Work request -
Copy each line below containing "новости".

Data records Start Marker

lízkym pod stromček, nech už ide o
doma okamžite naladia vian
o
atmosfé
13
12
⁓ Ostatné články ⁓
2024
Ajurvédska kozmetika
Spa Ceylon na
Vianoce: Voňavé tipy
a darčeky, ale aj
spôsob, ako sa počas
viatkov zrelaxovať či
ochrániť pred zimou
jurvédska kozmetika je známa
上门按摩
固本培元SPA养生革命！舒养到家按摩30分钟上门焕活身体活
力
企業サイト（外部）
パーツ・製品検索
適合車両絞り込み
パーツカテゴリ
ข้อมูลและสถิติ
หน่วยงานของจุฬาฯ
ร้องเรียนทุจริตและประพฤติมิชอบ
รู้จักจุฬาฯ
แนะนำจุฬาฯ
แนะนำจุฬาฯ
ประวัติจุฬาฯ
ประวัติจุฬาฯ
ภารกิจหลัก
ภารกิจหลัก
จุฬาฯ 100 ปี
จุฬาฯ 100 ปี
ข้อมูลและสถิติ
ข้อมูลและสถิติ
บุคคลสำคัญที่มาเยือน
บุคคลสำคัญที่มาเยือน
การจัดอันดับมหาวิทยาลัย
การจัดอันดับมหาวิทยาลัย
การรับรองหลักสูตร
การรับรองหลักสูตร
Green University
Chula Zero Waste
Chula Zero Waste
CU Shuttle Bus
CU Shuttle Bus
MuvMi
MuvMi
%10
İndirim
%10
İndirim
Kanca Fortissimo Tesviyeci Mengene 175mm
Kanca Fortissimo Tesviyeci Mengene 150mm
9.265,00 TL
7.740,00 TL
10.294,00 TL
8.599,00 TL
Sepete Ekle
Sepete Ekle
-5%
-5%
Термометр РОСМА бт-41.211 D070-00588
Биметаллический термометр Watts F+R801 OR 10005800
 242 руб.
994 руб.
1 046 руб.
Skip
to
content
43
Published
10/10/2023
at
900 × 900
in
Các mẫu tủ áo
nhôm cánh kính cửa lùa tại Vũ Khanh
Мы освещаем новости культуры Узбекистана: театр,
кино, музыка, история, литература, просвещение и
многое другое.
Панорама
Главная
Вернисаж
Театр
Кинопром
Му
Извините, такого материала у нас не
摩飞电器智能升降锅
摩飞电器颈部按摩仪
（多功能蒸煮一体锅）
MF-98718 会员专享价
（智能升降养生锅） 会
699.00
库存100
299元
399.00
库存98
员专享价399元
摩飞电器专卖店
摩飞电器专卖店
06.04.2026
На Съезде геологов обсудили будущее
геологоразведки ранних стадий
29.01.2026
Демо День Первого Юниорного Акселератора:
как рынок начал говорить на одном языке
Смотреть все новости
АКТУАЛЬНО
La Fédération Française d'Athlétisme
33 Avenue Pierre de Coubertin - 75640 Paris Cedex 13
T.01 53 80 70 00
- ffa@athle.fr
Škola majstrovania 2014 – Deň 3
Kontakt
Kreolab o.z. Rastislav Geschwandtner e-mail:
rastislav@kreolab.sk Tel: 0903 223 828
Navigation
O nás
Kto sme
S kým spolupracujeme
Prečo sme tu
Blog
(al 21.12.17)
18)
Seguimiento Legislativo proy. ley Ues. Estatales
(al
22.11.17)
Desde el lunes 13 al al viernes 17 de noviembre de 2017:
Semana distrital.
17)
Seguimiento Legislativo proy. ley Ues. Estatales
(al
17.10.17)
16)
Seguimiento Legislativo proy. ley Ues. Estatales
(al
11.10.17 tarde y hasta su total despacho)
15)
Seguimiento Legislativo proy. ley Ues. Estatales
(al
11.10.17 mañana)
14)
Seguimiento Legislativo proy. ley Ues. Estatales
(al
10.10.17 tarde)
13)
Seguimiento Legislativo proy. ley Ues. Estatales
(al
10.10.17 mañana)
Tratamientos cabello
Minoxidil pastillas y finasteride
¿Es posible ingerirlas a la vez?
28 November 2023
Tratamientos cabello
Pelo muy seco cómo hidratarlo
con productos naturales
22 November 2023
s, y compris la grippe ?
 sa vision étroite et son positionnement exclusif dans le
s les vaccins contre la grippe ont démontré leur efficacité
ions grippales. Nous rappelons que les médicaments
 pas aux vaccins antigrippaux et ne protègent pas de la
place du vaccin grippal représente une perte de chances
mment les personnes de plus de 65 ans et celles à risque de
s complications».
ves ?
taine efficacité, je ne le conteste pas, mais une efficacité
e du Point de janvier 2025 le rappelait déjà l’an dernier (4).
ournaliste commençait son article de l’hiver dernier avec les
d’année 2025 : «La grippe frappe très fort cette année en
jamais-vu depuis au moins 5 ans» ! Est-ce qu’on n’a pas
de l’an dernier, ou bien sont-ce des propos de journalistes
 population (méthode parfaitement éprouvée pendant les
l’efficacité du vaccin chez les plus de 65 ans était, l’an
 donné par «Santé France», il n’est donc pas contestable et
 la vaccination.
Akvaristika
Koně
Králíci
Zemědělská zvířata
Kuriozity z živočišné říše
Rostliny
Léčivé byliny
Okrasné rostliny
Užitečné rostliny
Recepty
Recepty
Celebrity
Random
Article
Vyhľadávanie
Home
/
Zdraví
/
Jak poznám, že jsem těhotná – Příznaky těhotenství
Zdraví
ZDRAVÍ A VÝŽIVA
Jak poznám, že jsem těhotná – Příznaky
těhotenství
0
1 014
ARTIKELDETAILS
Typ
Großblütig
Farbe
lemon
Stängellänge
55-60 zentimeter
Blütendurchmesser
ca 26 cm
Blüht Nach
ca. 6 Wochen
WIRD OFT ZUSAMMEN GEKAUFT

Data records End Marker

Solution -
Мы освещаем новости культуры Узбекистана: театр,
Смотреть все новости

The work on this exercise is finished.